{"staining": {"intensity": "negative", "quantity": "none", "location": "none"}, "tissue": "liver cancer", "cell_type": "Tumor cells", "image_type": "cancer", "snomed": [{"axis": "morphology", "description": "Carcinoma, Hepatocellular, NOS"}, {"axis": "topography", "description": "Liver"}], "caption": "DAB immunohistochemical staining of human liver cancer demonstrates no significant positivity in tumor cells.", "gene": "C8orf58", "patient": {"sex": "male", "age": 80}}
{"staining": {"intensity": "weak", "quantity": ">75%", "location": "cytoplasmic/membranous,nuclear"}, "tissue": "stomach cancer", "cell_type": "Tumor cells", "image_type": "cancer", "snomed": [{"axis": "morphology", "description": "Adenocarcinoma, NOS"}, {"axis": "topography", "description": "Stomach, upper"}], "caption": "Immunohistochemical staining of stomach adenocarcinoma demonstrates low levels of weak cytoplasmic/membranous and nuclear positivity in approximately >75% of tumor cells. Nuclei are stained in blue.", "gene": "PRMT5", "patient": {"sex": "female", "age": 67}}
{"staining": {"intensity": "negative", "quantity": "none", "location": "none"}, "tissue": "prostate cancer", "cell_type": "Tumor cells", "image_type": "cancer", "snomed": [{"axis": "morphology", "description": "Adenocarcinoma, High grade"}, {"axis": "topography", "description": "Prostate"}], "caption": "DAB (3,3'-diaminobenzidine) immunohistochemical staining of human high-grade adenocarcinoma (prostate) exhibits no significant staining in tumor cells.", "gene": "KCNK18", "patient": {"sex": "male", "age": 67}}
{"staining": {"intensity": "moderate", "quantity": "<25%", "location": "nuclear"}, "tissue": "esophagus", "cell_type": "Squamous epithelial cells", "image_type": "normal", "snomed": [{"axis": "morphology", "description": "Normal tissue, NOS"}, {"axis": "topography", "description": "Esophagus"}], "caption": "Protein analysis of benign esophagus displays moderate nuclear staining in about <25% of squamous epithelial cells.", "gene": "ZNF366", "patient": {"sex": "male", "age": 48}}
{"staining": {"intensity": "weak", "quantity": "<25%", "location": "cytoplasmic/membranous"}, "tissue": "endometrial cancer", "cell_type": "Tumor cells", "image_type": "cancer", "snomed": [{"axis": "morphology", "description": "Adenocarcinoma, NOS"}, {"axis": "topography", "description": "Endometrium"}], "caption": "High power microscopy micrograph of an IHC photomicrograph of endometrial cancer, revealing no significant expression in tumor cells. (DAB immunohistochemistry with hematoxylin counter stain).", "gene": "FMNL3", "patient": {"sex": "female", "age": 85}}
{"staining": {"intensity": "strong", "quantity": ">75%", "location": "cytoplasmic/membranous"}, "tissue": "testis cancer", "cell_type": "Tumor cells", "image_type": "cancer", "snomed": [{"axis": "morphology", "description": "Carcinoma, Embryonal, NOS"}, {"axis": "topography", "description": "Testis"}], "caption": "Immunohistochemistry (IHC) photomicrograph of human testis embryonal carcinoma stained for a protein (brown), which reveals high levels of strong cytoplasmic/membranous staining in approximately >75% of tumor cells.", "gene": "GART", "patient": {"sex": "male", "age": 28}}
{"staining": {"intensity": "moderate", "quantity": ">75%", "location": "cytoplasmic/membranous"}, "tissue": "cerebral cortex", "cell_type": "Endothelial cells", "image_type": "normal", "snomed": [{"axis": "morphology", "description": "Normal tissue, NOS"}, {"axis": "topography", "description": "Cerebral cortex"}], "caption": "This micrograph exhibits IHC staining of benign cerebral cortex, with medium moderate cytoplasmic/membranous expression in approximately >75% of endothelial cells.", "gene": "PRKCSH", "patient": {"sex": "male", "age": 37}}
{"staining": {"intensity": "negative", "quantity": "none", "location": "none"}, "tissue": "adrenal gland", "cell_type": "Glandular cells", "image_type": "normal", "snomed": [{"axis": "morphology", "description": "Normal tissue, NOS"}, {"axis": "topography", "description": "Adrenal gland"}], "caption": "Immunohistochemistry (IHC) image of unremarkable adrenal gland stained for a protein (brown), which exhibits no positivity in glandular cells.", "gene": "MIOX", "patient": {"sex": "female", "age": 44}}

• [What you should do]: Copy the records. Each line should match exactly.

• [Answer section]:
{"staining": {"intensity": "negative", "quantity": "none", "location": "none"}, "tissue": "liver cancer", "cell_type": "Tumor cells", "image_type": "cancer", "snomed": [{"axis": "morphology", "description": "Carcinoma, Hepatocellular, NOS"}, {"axis": "topography", "description": "Liver"}], "caption": "DAB immunohistochemical staining of human liver cancer demonstrates no significant positivity in tumor cells.", "gene": "C8orf58", "patient": {"sex": "male", "age": 80}}
{"staining": {"intensity": "weak", "quantity": ">75%", "location": "cytoplasmic/membranous,nuclear"}, "tissue": "stomach cancer", "cell_type": "Tumor cells", "image_type": "cancer", "snomed": [{"axis": "morphology", "description": "Adenocarcinoma, NOS"}, {"axis": "topography", "description": "Stomach, upper"}], "caption": "Immunohistochemical staining of stomach adenocarcinoma demonstrates low levels of weak cytoplasmic/membranous and nuclear positivity in approximately >75% of tumor cells. Nuclei are stained in blue.", "gene": "PRMT5", "patient": {"sex": "female", "age": 67}}
{"staining": {"intensity": "negative", "quantity": "none", "location": "none"}, "tissue": "prostate cancer", "cell_type": "Tumor cells", "image_type": "cancer", "snomed": [{"axis": "morphology", "description": "Adenocarcinoma, High grade"}, {"axis": "topography", "description": "Prostate"}], "caption": "DAB (3,3'-diaminobenzidine) immunohistochemical staining of human high-grade adenocarcinoma (prostate) exhibits no significant staining in tumor cells.", "gene": "KCNK18", "patient": {"sex": "male", "age": 67}}
{"staining": {"intensity": "moderate", "quantity": "<25%", "location": "nuclear"}, "tissue": "esophagus", "cell_type": "Squamous epithelial cells", "image_type": "normal", "snomed": [{"axis": "morphology", "description": "Normal tissue, NOS"}, {"axis": "topography", "description": "Esophagus"}], "caption": "Protein analysis of benign esophagus displays moderate nuclear staining in about <25% of squamous epithelial cells.", "gene": "ZNF366", "patient": {"sex": "male", "age": 48}}
{"staining": {"intensity": "weak", "quantity": "<25%", "location": "cytoplasmic/membranous"}, "tissue": "endometrial cancer", "cell_type": "Tumor cells", "image_type": "cancer", "snomed": [{"axis": "morphology", "description": "Adenocarcinoma, NOS"}, {"axis": "topography", "description": "Endometrium"}], "caption": "High power microscopy micrograph of an IHC photomicrograph of endometrial cancer, revealing no significant expression in tumor cells. (DAB immunohistochemistry with hematoxylin counter stain).", "gene": "FMNL3", "patient": {"sex": "female", "age": 85}}
{"staining": {"intensity": "strong", "quantity": ">75%", "location": "cytoplasmic/membranous"}, "tissue": "testis cancer", "cell_type": "Tumor cells", "image_type": "cancer", "snomed": [{"axis": "morphology", "description": "Carcinoma, Embryonal, NOS"}, {"axis": "topography", "description": "Testis"}], "caption": "Immunohistochemistry (IHC) photomicrograph of human testis embryonal carcinoma stained for a protein (brown), which reveals high levels of strong cytoplasmic/membranous staining in approximately >75% of tumor cells.", "gene": "GART", "patient": {"sex": "male", "age": 28}}
{"staining": {"intensity": "moderate", "quantity": ">75%", "location": "cytoplasmic/membranous"}, "tissue": "cerebral cortex", "cell_type": "Endothelial cells", "image_type": "normal", "snomed": [{"axis": "morphology", "description": "Normal tissue, NOS"}, {"axis": "topography", "description": "Cerebral cortex"}], "caption": "This micrograph exhibits IHC staining of benign cerebral cortex, with medium moderate cytoplasmic/membranous expression in approximately >75% of endothelial cells.", "gene": "PRKCSH", "patient": {"sex": "male", "age": 37}}
{"staining": {"intensity": "negative", "quantity": "none", "location": "none"}, "tissue": "adrenal gland", "cell_type": "Glandular cells", "image_type": "normal", "snomed": [{"axis": "morphology", "description": "Normal tissue, NOS"}, {"axis": "topography", "description": "Adrenal gland"}], "caption": "Immunohistochemistry (IHC) image of unremarkable adrenal gland stained for a protein (brown), which exhibits no positivity in glandular cells.", "gene": "MIOX", "patient": {"sex": "female", "age": 44}}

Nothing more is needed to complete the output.